My colleague’s rationale was that an eBPF program is only allowed to execute one million instructions. To use the traditional definition of Turing-completeness, that clearly means it cannot simulate the infinite “tape” of a Turing machine.
Well, say I, neither can your laptop. It has finitely many digital states; it cannot simulate an infinite Turing machine. No real computer can. If your definition of Turing-complete is met by no extant device, then it’s not a very useful definition. So, say I, relax it, and let eBPF into the Turing-complete pantheon.
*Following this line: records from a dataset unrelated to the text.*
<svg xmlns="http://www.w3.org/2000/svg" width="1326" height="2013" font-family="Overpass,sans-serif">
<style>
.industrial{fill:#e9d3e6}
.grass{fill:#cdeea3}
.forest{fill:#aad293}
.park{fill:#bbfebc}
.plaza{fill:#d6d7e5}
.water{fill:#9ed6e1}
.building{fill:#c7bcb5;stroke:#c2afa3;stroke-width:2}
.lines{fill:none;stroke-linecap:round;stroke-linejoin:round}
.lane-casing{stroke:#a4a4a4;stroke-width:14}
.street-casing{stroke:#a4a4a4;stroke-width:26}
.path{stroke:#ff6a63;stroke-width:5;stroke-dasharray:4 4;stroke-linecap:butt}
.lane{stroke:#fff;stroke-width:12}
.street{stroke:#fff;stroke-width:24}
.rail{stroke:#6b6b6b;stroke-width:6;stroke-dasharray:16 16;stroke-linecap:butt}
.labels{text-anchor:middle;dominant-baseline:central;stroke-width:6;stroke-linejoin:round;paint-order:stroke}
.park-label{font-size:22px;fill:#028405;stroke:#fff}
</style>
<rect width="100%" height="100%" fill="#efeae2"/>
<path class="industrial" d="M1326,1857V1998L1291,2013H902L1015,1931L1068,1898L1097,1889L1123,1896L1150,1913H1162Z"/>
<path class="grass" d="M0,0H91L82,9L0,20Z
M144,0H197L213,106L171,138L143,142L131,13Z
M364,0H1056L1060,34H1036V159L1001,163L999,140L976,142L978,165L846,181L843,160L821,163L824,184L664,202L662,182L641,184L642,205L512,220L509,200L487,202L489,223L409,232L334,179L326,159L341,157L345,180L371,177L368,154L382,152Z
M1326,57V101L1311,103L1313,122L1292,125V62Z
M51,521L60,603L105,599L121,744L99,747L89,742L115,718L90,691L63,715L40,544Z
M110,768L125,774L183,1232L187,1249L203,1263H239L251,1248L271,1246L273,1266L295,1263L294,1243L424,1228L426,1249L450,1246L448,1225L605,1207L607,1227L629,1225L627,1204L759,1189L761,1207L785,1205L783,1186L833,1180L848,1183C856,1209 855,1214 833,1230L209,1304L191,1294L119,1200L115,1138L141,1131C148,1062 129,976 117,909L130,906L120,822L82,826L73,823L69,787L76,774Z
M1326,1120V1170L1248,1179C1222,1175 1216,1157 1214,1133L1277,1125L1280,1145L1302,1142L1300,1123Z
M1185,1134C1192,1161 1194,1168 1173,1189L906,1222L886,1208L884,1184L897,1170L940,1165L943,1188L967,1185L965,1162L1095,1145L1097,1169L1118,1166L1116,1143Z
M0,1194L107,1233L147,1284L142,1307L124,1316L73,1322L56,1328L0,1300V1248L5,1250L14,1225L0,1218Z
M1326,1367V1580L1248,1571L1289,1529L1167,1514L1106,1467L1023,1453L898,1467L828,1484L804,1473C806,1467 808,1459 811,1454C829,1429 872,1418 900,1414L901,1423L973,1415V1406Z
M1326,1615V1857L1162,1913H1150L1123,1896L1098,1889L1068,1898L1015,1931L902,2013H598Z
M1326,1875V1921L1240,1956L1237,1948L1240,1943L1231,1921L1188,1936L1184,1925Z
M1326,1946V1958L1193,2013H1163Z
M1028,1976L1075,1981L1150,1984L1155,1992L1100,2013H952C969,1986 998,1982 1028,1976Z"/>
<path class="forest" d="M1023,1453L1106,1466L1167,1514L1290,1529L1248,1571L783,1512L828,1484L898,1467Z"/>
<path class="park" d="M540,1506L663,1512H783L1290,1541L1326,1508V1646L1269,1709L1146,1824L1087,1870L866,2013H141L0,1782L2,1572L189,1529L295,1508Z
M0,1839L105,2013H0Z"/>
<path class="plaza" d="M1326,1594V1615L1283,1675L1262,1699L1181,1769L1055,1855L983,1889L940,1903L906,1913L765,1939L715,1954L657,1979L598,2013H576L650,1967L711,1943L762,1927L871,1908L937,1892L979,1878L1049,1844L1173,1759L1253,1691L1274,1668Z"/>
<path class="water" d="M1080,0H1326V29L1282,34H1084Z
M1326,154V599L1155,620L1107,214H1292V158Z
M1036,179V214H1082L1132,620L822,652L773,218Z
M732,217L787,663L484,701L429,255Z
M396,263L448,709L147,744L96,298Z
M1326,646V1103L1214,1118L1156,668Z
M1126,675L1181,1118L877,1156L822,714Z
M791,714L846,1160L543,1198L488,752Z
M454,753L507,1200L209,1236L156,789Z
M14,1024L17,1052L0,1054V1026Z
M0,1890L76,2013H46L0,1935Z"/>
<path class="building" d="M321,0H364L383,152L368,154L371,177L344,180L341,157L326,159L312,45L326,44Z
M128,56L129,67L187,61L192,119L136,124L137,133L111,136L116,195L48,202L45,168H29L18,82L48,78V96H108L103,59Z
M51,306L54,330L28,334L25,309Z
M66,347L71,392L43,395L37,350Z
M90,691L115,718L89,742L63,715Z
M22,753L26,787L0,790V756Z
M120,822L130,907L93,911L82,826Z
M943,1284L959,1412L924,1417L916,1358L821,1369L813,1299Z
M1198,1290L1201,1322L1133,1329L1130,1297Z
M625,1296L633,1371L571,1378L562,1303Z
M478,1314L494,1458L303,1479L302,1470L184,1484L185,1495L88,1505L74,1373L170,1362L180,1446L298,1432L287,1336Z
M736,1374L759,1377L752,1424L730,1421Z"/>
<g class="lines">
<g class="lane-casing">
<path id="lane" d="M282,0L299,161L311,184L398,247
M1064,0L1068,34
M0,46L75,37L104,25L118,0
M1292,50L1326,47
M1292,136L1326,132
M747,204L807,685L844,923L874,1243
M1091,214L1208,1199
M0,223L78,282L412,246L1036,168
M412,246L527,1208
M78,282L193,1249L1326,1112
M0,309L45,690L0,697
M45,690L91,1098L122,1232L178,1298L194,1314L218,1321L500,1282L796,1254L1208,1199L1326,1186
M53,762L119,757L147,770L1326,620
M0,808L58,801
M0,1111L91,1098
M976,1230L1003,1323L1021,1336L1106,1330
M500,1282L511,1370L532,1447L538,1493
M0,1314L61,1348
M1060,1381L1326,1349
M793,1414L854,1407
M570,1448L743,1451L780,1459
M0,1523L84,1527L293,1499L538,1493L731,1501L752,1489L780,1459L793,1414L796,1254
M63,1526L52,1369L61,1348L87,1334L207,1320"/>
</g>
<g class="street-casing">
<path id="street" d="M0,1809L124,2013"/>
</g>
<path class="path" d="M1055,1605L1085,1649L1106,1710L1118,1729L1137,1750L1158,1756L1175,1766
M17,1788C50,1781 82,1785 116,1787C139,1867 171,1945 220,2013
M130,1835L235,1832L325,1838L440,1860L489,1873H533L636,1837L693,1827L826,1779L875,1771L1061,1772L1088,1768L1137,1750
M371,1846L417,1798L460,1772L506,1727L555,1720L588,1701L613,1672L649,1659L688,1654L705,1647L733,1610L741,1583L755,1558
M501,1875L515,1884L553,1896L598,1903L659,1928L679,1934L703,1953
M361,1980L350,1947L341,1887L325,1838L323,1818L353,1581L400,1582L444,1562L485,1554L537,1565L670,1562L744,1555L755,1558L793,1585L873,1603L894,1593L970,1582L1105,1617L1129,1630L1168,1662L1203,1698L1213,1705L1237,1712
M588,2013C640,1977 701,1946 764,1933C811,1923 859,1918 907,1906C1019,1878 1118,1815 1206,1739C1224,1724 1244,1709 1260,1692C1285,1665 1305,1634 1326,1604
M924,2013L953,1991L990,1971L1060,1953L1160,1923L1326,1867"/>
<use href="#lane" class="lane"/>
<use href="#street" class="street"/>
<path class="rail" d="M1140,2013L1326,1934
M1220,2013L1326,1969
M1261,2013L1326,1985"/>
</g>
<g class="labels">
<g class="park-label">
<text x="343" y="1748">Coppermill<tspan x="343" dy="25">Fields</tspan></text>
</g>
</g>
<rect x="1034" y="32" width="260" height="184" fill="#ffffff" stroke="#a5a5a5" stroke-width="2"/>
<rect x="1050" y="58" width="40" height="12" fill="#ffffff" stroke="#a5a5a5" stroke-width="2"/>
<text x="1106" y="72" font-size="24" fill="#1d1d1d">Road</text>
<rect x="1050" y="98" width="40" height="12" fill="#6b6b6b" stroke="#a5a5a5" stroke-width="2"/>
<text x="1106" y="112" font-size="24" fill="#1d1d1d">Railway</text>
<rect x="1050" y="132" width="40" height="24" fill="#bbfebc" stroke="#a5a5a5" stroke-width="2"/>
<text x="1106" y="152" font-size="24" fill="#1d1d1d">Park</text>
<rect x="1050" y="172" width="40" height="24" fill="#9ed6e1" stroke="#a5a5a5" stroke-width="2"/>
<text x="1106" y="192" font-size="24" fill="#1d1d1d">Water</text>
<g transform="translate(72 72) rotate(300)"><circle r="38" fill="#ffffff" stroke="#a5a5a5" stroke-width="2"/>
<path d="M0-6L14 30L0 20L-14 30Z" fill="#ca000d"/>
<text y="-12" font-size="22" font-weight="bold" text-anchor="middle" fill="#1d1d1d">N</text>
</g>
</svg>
Now, my colleague - if he had not by now finished his coffee and continued with his day - would most likely have suggested that his laptop’s merely physical limitations should not be be elevated to the severity of eBPF’s fundamental, abstract, incontroverible boundedness. Just because a laptop is not truly Turing-complete, he can be imagined arguing, we cannot deny the Turing-completeness of C, or of x86 assembly. A definition met by no extant object is not a useless definition. That is, presumably, what he would have proposed.
But, as I say, the coffee was finished, and I won the argument.